Every line of the data that contains the string "Commission" must be copied.

***

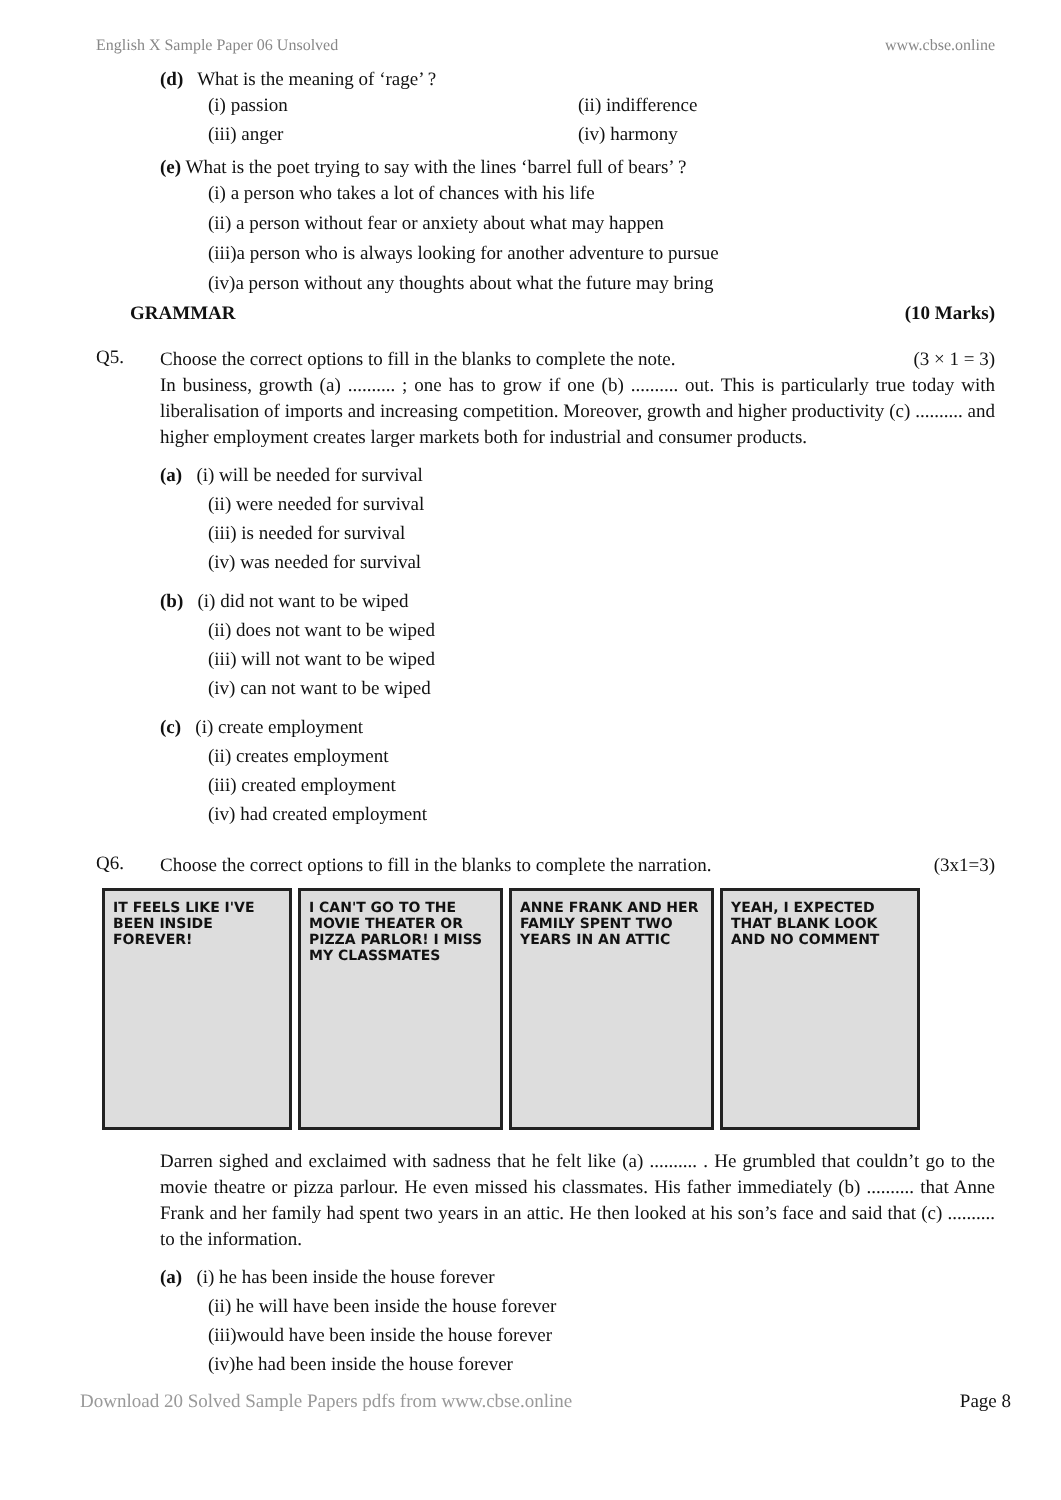English X Sample Paper 06 Unsolved www.cbse.online
(d) What is the meaning of ‘rage’ ?
(i) passion (ii) indifference
(iii) anger (iv) harmony
(e) What is the poet trying to say with the lines ‘barrel full of bears’ ?
(i) a person who takes a lot of chances with his life
(ii) a person without fear or anxiety about what may happen
(iii)a person who is always looking for another adventure to pursue
(iv)a person without any thoughts about what the future may bring
GRAMMAR (10 Marks)
Q5.
Choose the correct options to fill in the blanks to complete the note. (3 × 1 = 3)
In business, growth (a) .......... ; one has to grow if one (b) .......... out. This is particularly true today with liberalisation of imports and increasing competition. Moreover, growth and higher productivity (c) .......... and higher employment creates larger markets both for industrial and consumer products.
(a) (i) will be needed for survival
(ii) were needed for survival
(iii) is needed for survival
(iv) was needed for survival
(b) (i) did not want to be wiped
(ii) does not want to be wiped
(iii) will not want to be wiped
(iv) can not want to be wiped
(c) (i) create employment
(ii) creates employment
(iii) created employment
(iv) had created employment
Q6.
Choose the correct options to fill in the blanks to complete the narration. (3x1=3)
IT FEELS LIKE I'VE BEEN INSIDE FOREVER!
I CAN'T GO TO THE MOVIE THEATER OR PIZZA PARLOR! I MISS MY CLASSMATES
ANNE FRANK AND HER FAMILY SPENT TWO YEARS IN AN ATTIC
YEAH, I EXPECTED THAT BLANK LOOK AND NO COMMENT
Darren sighed and exclaimed with sadness that he felt like (a) .......... . He grumbled that couldn’t go to the movie theatre or pizza parlour. He even missed his classmates. His father immediately (b) .......... that Anne Frank and her family had spent two years in an attic. He then looked at his son’s face and said that (c) .......... to the information.
(a) (i) he has been inside the house forever
(ii) he will have been inside the house forever
(iii)would have been inside the house forever
(iv)he had been inside the house forever
Download 20 Solved Sample Papers pdfs from www.cbse.online Page 8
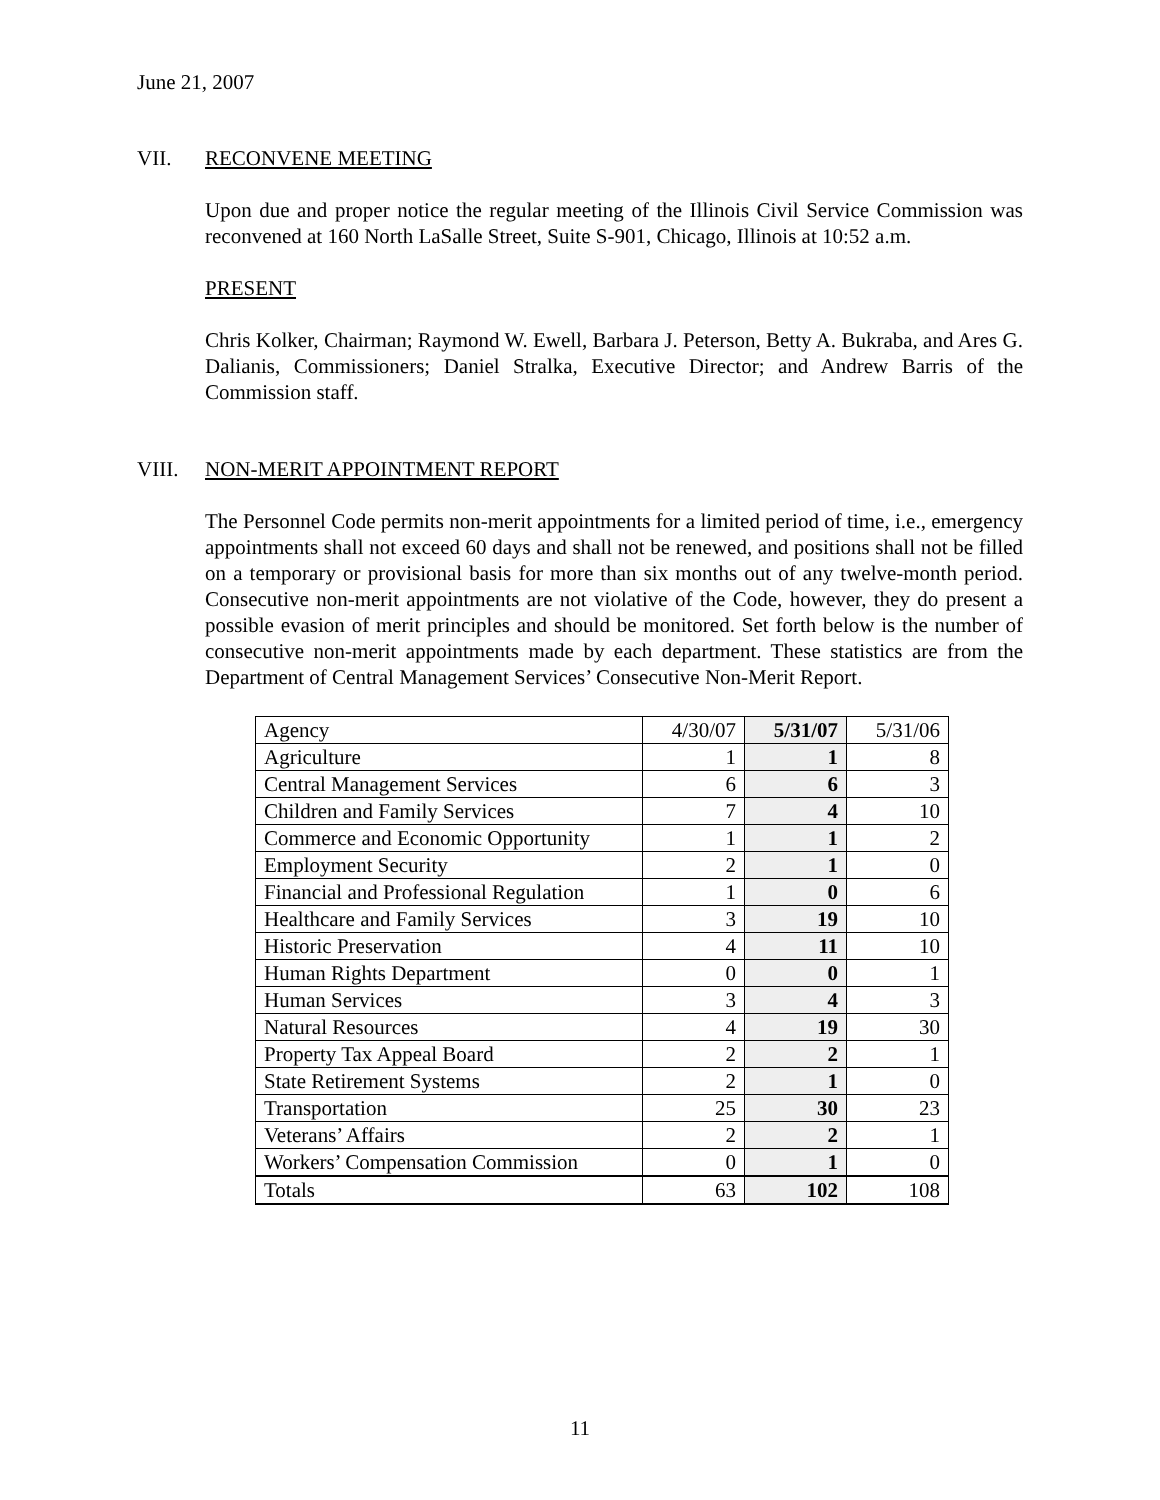June 21, 2007
VII. RECONVENE MEETING
Upon due and proper notice the regular meeting of the Illinois Civil Service Commission was reconvened at 160 North LaSalle Street, Suite S-901, Chicago, Illinois at 10:52 a.m.
PRESENT
Chris Kolker, Chairman; Raymond W. Ewell, Barbara J. Peterson, Betty A. Bukraba, and Ares G. Dalianis, Commissioners; Daniel Stralka, Executive Director; and Andrew Barris of the Commission staff.
VIII. NON-MERIT APPOINTMENT REPORT
The Personnel Code permits non-merit appointments for a limited period of time, i.e., emergency appointments shall not exceed 60 days and shall not be renewed, and positions shall not be filled on a temporary or provisional basis for more than six months out of any twelve-month period. Consecutive non-merit appointments are not violative of the Code, however, they do present a possible evasion of merit principles and should be monitored. Set forth below is the number of consecutive non-merit appointments made by each department. These statistics are from the Department of Central Management Services’ Consecutive Non-Merit Report.
| Agency | 4/30/07 | 5/31/07 | 5/31/06 |
| Agriculture | 1 | 1 | 8 |
| Central Management Services | 6 | 6 | 3 |
| Children and Family Services | 7 | 4 | 10 |
| Commerce and Economic Opportunity | 1 | 1 | 2 |
| Employment Security | 2 | 1 | 0 |
| Financial and Professional Regulation | 1 | 0 | 6 |
| Healthcare and Family Services | 3 | 19 | 10 |
| Historic Preservation | 4 | 11 | 10 |
| Human Rights Department | 0 | 0 | 1 |
| Human Services | 3 | 4 | 3 |
| Natural Resources | 4 | 19 | 30 |
| Property Tax Appeal Board | 2 | 2 | 1 |
| State Retirement Systems | 2 | 1 | 0 |
| Transportation | 25 | 30 | 23 |
| Veterans’ Affairs | 2 | 2 | 1 |
| Workers’ Compensation Commission | 0 | 1 | 0 |
| Totals | 63 | 102 | 108 |
11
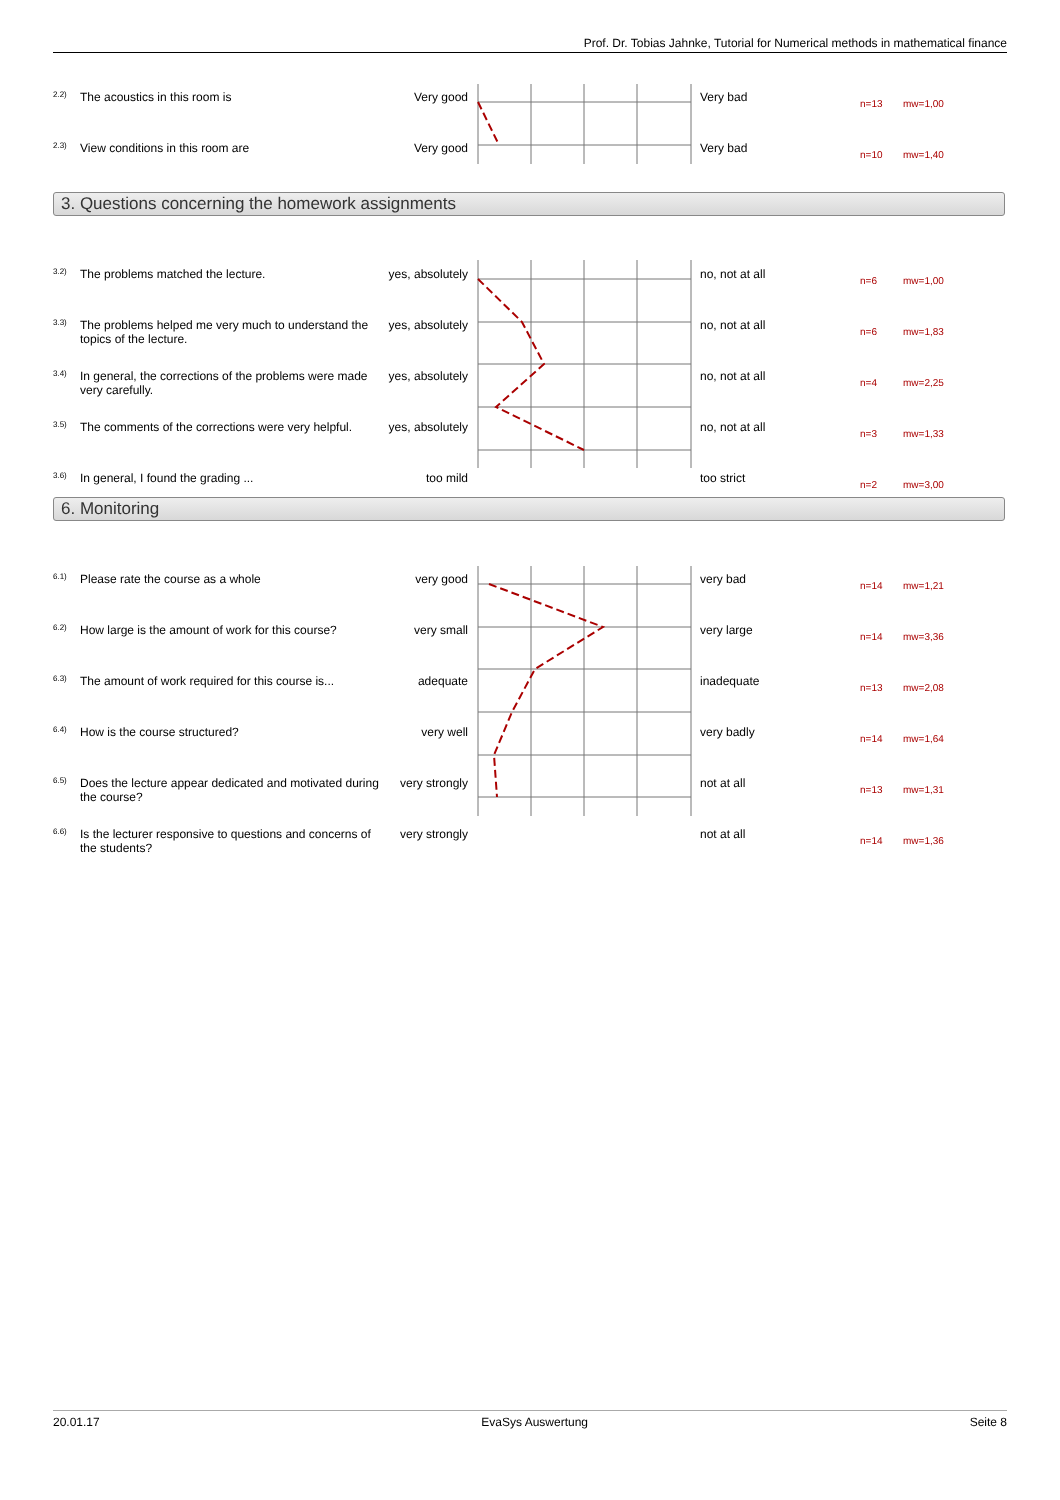Prof. Dr. Tobias Jahnke, Tutorial for Numerical methods in mathematical finance
| 2.2) | The acoustics in this room is | Very good | | Very bad | n=13 | mw=1,00 |
| 2.3) | View conditions in this room are | Very good | | Very bad | n=10 | mw=1,40 |
3. Questions concerning the homework assignments
| 3.2) | The problems matched the lecture. | yes, absolutely | | no, not at all | n=6 | mw=1,00 |
| 3.3) | The problems helped me very much to understand the topics of the lecture. | yes, absolutely | | no, not at all | n=6 | mw=1,83 |
| 3.4) | In general, the corrections of the problems were made very carefully. | yes, absolutely | | no, not at all | n=4 | mw=2,25 |
| 3.5) | The comments of the corrections were very helpful. | yes, absolutely | | no, not at all | n=3 | mw=1,33 |
| 3.6) | In general, I found the grading ... | too mild | | too strict | n=2 | mw=3,00 |
6. Monitoring
| 6.1) | Please rate the course as a whole | very good | | very bad | n=14 | mw=1,21 |
| 6.2) | How large is the amount of work for this course? | very small | | very large | n=14 | mw=3,36 |
| 6.3) | The amount of work required for this course is... | adequate | | inadequate | n=13 | mw=2,08 |
| 6.4) | How is the course structured? | very well | | very badly | n=14 | mw=1,64 |
| 6.5) | Does the lecture appear dedicated and motivated during the course? | very strongly | | not at all | n=13 | mw=1,31 |
| 6.6) | Is the lecturer responsive to questions and concerns of the students? | very strongly | | not at all | n=14 | mw=1,36 |
20.01.17 EvaSys Auswertung Seite 8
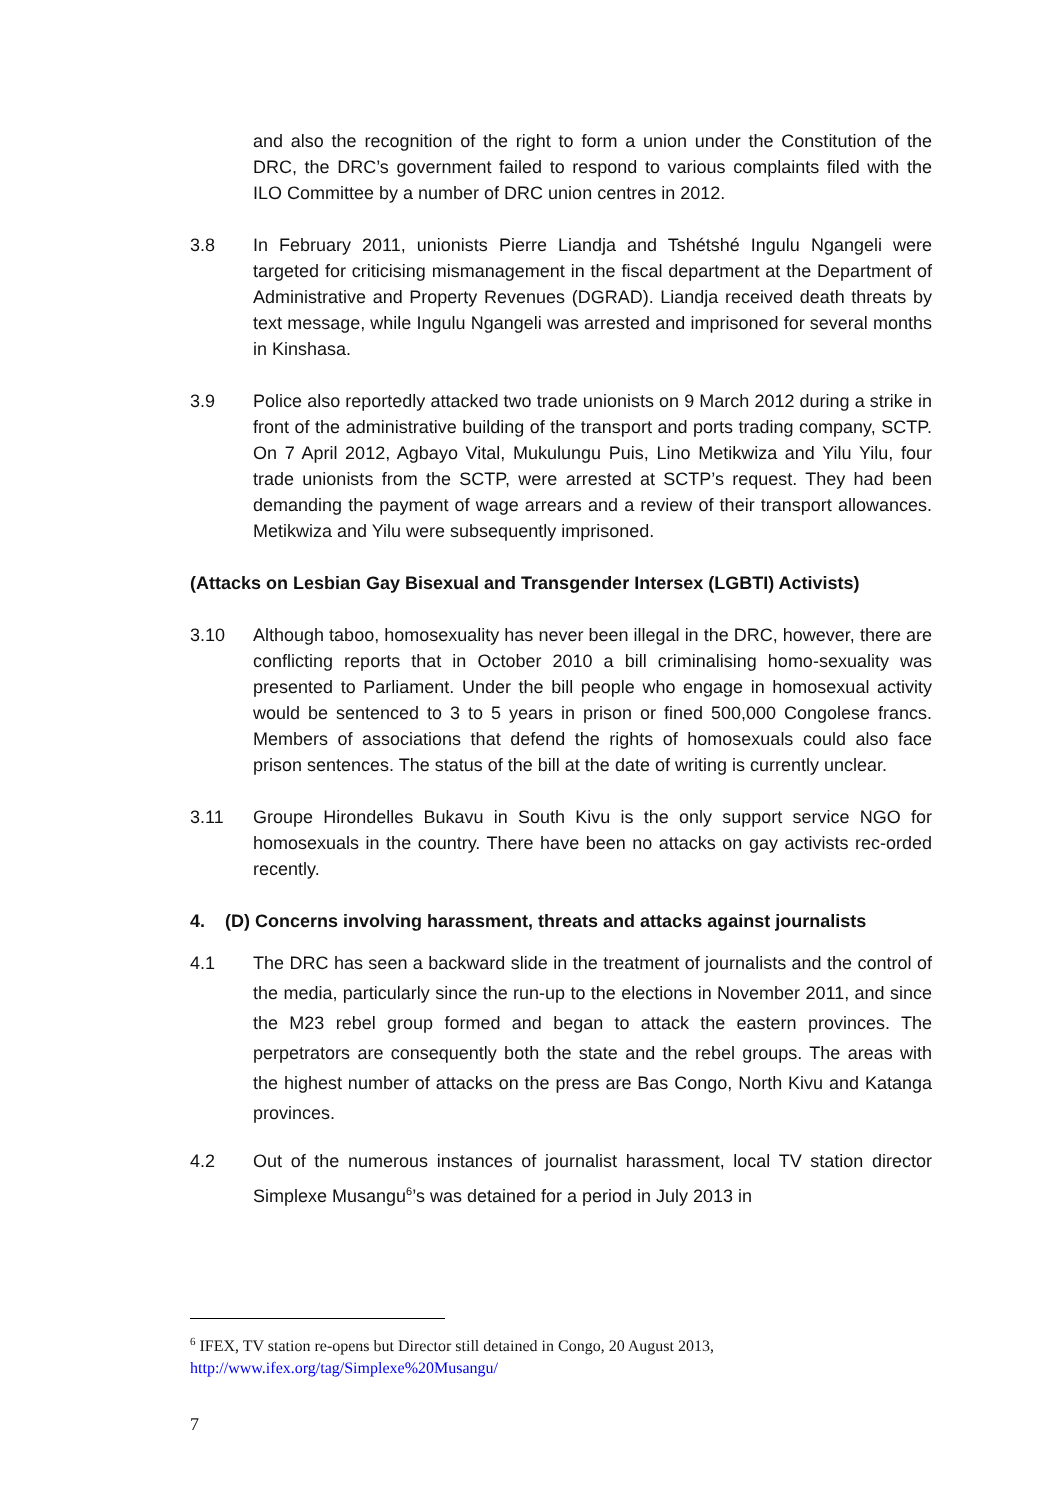and also the recognition of the right to form a union under the Constitution of the DRC, the DRC’s government failed to respond to various complaints filed with the ILO Committee by a number of DRC union centres in 2012.
3.8 In February 2011, unionists Pierre Liandja and Tshétshé Ingulu Ngangeli were targeted for criticising mismanagement in the fiscal department at the Department of Administrative and Property Revenues (DGRAD). Liandja received death threats by text message, while Ingulu Ngangeli was arrested and imprisoned for several months in Kinshasa.
3.9 Police also reportedly attacked two trade unionists on 9 March 2012 during a strike in front of the administrative building of the transport and ports trading company, SCTP. On 7 April 2012, Agbayo Vital, Mukulungu Puis, Lino Metikwiza and Yilu Yilu, four trade unionists from the SCTP, were arrested at SCTP’s request. They had been demanding the payment of wage arrears and a review of their transport allowances. Metikwiza and Yilu were subsequently imprisoned.
(Attacks on Lesbian Gay Bisexual and Transgender Intersex (LGBTI) Activists)
3.10 Although taboo, homosexuality has never been illegal in the DRC, however, there are conflicting reports that in October 2010 a bill criminalising homo-sexuality was presented to Parliament. Under the bill people who engage in homosexual activity would be sentenced to 3 to 5 years in prison or fined 500,000 Congolese francs. Members of associations that defend the rights of homosexuals could also face prison sentences. The status of the bill at the date of writing is currently unclear.
3.11 Groupe Hirondelles Bukavu in South Kivu is the only support service NGO for homosexuals in the country. There have been no attacks on gay activists rec-orded recently.
4. (D) Concerns involving harassment, threats and attacks against journalists
4.1 The DRC has seen a backward slide in the treatment of journalists and the control of the media, particularly since the run-up to the elections in November 2011, and since the M23 rebel group formed and began to attack the eastern provinces. The perpetrators are consequently both the state and the rebel groups. The areas with the highest number of attacks on the press are Bas Congo, North Kivu and Katanga provinces.
4.2 Out of the numerous instances of journalist harassment, local TV station director Simplexe Musangu<sup>6</sup>’s was detained for a period in July 2013 in
<sup>6</sup> IFEX, TV station re-opens but Director still detained in Congo, 20 August 2013,
http://www.ifex.org/tag/Simplexe%20Musangu/
7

***

[Result of this exercise]:
Upon due and proper notice the regular meeting of the Illinois Civil Service Commission was reconvened at 160 North LaSalle Street, Suite S-901, Chicago, Illinois at 10:52 a.m.
Chris Kolker, Chairman; Raymond W. Ewell, Barbara J. Peterson, Betty A. Bukraba, and Ares G. Dalianis, Commissioners; Daniel Stralka, Executive Director; and Andrew Barris of the Commission staff.
| Workers’ Compensation Commission | 0 | 1 | 0 |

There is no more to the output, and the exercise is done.